• _WORK TO BE COMPLETED_: Search the records for the string "ganske". Copy each line where it occurs.

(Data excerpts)
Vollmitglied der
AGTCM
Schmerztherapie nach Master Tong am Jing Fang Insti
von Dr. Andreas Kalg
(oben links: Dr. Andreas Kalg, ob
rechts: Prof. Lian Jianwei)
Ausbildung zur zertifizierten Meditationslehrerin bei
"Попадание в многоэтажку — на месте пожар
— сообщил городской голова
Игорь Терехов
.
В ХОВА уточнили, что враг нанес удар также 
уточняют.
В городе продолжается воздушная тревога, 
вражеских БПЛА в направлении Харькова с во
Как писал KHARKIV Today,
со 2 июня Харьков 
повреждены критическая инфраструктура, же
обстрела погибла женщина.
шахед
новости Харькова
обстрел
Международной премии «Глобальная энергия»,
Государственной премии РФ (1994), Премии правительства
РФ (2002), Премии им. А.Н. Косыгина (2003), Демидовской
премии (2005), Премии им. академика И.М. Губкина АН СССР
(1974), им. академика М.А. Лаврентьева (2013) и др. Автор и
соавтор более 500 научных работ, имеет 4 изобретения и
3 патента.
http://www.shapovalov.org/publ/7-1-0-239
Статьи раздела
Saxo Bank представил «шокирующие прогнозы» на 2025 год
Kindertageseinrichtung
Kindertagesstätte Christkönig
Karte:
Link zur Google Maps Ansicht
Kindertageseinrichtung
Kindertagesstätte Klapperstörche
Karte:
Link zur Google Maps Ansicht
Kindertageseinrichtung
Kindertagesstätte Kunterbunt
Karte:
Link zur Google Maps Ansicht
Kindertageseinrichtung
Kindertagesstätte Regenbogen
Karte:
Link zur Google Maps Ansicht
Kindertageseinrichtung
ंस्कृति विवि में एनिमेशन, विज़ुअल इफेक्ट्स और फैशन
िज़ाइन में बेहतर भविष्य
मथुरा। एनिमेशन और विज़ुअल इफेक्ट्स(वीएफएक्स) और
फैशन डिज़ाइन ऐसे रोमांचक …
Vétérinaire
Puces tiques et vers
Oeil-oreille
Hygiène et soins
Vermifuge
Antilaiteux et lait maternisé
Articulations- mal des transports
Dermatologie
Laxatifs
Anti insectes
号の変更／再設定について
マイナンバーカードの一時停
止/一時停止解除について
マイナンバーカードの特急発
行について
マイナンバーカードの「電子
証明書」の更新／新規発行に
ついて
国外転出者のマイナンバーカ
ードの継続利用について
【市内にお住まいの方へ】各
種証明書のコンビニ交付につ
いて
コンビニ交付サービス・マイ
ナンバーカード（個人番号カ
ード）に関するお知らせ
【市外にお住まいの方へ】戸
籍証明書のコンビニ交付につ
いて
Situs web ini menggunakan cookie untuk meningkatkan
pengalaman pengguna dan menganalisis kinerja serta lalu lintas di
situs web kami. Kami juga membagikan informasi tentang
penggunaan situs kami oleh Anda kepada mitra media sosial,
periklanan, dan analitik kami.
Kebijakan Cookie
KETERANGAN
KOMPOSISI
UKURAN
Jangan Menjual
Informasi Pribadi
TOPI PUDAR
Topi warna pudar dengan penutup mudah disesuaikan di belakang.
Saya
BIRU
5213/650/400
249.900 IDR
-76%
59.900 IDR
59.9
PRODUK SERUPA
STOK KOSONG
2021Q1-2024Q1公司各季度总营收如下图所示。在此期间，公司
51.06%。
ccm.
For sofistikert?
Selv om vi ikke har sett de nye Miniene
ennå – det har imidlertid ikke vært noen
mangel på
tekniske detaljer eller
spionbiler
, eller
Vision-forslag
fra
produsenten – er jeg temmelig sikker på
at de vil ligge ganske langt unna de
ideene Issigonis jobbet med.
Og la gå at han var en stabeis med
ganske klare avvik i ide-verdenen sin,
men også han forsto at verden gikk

• _OUTPUT OF THE TASK_:
at de vil ligge ganske langt unna de
ganske klare avvik i ide-verdenen sin,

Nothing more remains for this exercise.